Zu erledigende Aufgabe —
Prüfen Sie, ob die Aussagen (a), (b) und (c) mit dem nachstehenden Text über Sebastian Kurz übereinstimmen. Antworten Sie jeweils mit Ja oder Nein und belegen Sie dies mit den entscheidenden Worten des Textes als wörtlichem Zitat. (a) Kurz war 24 Jahre alt, als er das Amt des Staatssekretärs für Integration übernahm. (b) Der Wiener Stadtschulrat kündigte an, Förderklassen für Migrantenkinder neu einzurichten. (c) SPÖ und Grüne setzen auf die schulische Förderung der Muttersprache.

Extrahierter Text —
● ● ● ● ● ● ●
Als die Stadt Wien im Jahr 1996 das Integrationsressort gründete, war Sebastian Kurz (ÖVP) zehn Jahre alt. Ja, Altersvergleiche dieser Art werden Kurz auch weiterhin begleiten. Zwar ist er schon seit genau zwei Jahren Staatssekretär für Integration, aber dass er dieses Amt mit 24 Jahren antrat, war ein mittelgroßes Erdbeben auf österreichischem Politikboden. Heute sind diese Bedenken aus dem Weg geräumt, Kurz ist ein politischer Jungstar.

Seit zwei Jahren also führt Kurz das neue Staatssekretariat, durchaus strebsam, motiviert, gut gelaunt. Sowohl Experten als auch die meisten politischen Gegner sind sich einig: Das Schaffen dieses Amts und das Besetzen desselben mit Kurz hat zu einer Versachlichung der Integrationsdebatte geführt. Und genau das wurde bereits ein Jahr nach seinem Amtsantritt konstatiert – eine nicht unbeeindruckende Entwicklung. Was Sebastian Kurz wohl zugutekam, waren die Integrationsbüros und -initiativen, die zuvor auf Landes- und Gemeindeebene gegründet wurden. Sie konnten jahrelange Erfahrung in diesem Metier vorweisen, eine Infrastruktur, Kontakte zu Migranten und ihren Organisationen.

Vor allem Wien war hier ein „zentraler Akteur“, wie der Migrationsforscher Bernhard Perchinig sagt. Während in Wien aber die Integrationspolitik „gleichstellungsdefiniert“ betrieben werde, also auf Augenhöhe mit den Zuwanderern (jüngstes Beispiel ist die „Wiener Charta“ der rot-grünen Stadtregierung), sei diese Politik im Bund bisweilen bestimmend und nicht partizipativ (ein Beispiel ist der Slogan: „Integration durch Leistung“). Langsam löse sich Kurz von diesen Tendenzen – aber dass der Bund von der Stadt lernen kann, das könne man durchaus sagen, so Perchinig. Erst vor rund einem halben Jahr hat Kurz gefordert, dass die Kinder von Migranten Deutsch vor dem Schuleintritt gut beherrschen sollten. Ist das nicht der Fall, sollten die Kinder in eigenen Klassen gefördert werden. Der Wiener Stadtschulrat ließ ausrichten: Derartige Förderungen gibt es schon.

Eigeninitiative. Es ist das Thema Sprache, bei dem sich zwischen Kurz und den Verantwortlichen für Integrationspolitik auf Stadtebene ein großer Unterschied erkennen lässt. SPÖ und Grüne setzen auf die schulische Förderung der Muttersprache. Kurz will die Muttersprache freilich auch fördern – indem er Eigeninitiativen (z.B. von chinesischen Kulturvereinen, die Chinesischunterricht erteilen) unterstützen will. Rückblickend auf die vergangenen zwei Jahre kann Sebastian Kurz auch feststellen, dass im Überthema Schule und Integration noch einiges an Arbeit bevorsteht. Viele Schulabbrecher seien Migranten. „Da zuzusehen, das ist ein Wahnsinn.“ Bei Begriffen wie „Neue Mittelschule“ und „Gesamtschule“ kann Kurz aber durchaus auch allergisch reagieren: Er könne die Diskussion nicht mehr hören.
● ● ● ● ● ● ●
Vorliegende Einträge —
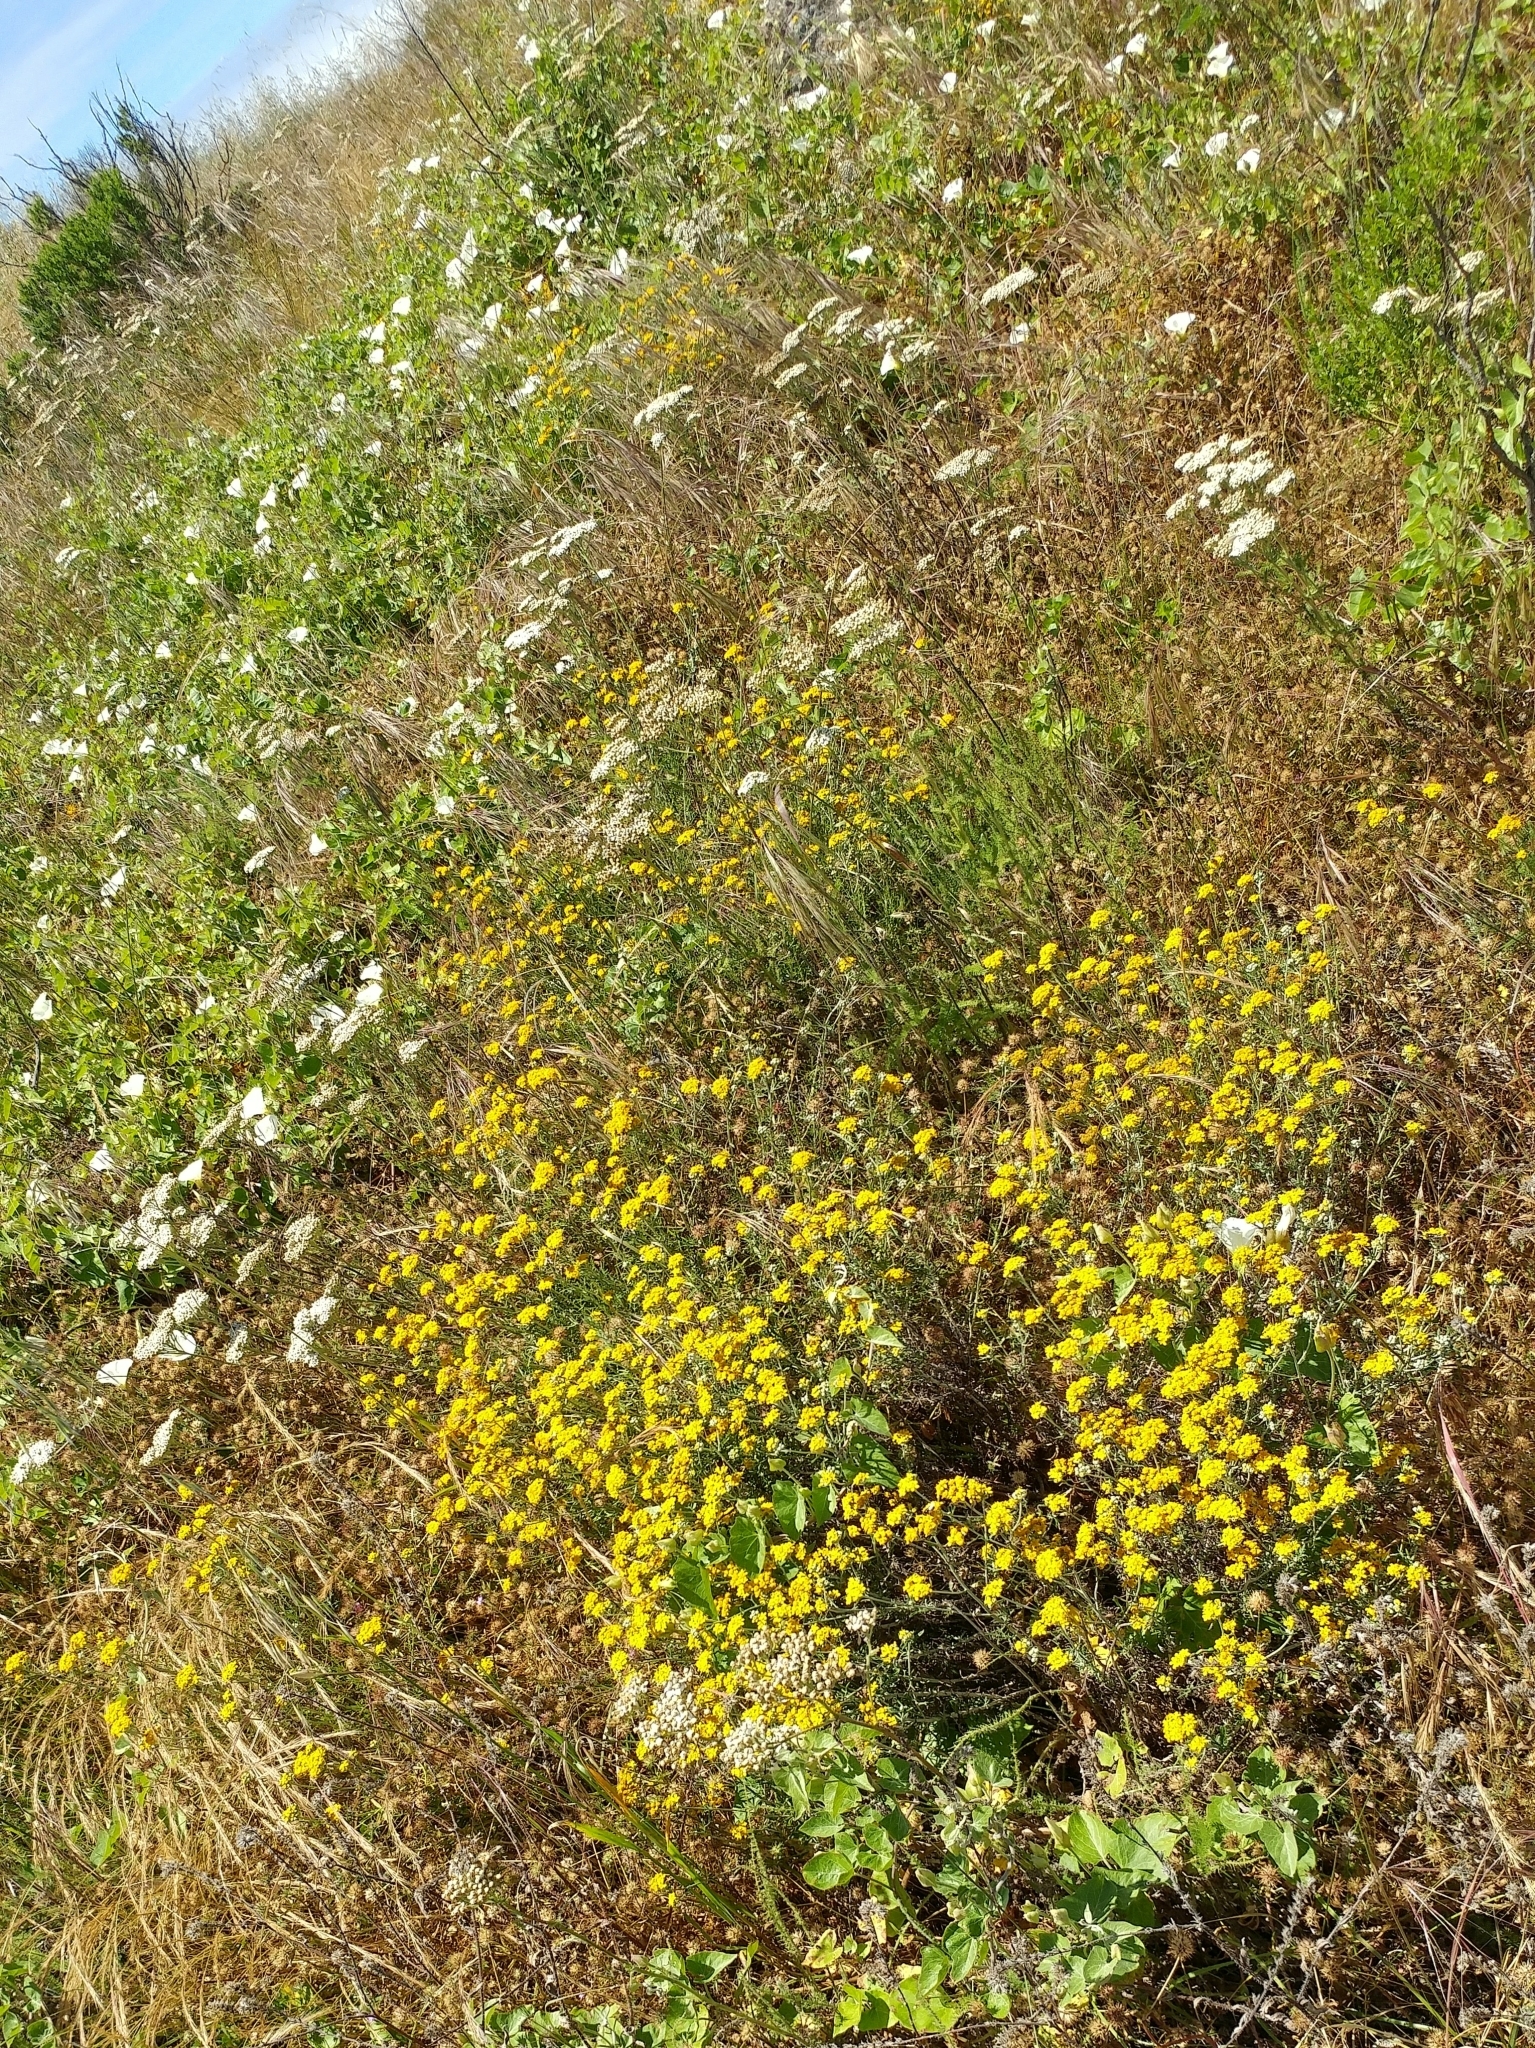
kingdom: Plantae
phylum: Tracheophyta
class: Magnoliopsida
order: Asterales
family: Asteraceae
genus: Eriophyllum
● ● ● ● ● ● ●
Erledigte Aufgabe —
(a) Ja: „dass er dieses Amt mit 24 Jahren antrat“
(b) Nein: „Derartige Förderungen gibt es schon.“
(c) Ja: „SPÖ und Grüne setzen auf die schulische Förderung der Muttersprache.“